Dicho esto, sopló sobre ellos y les dijo: 


«Recibid el Espíritu Santo. A quienes perdonéis los pecados, les quedan perdonados; a quienes se los retengáis, les quedan retenidos».


Tomás, uno de los Doce, llamado el Mellizo, no estaba con ellos cuando vino Jesús. Los otros discípulos le decían: 


«Hemos visto al Señor». 


Pero él les contestó: 


«Si no veo en sus manos la señal de los clavos y no meto mi dedo en el agujero de los clavos y no meto mi mano en su costado, no creeré».

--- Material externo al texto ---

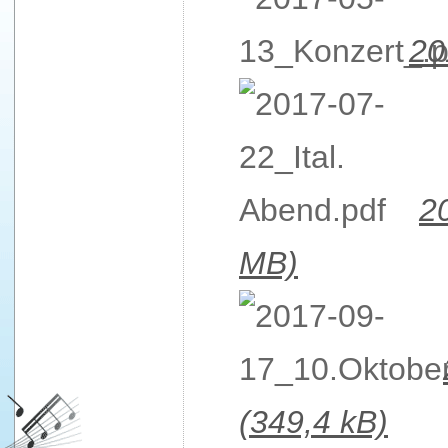
20
2
MB)
(349,4 kB)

Ocho días después, estaban otra vez sus discípulos dentro y Tomás con ellos. Se presentó Jesús en medio estando las puertas cerradas, y dijo: 


«La paz con vosotros». 


Luego dice a Tomás: 


«Acerca aquí tu dedo y mira mis manos; trae tu mano y métela en mi costado, y no seas incrédulo sino creyente».


Tomás le contestó: 


«Señor mío y Dios mío». 


Dícele Jesús:


«Porque me has visto has creído. Dichosos los que no han visto y han creído».


Jesús realizó en presencia de los discípulos otras muchas señales que no están escritas en este libro. Éstas han sido escritas para que creáis que Jesús es el Cristo, el Hijo de Dios, y para que creyendo tengáis vida en su nombre.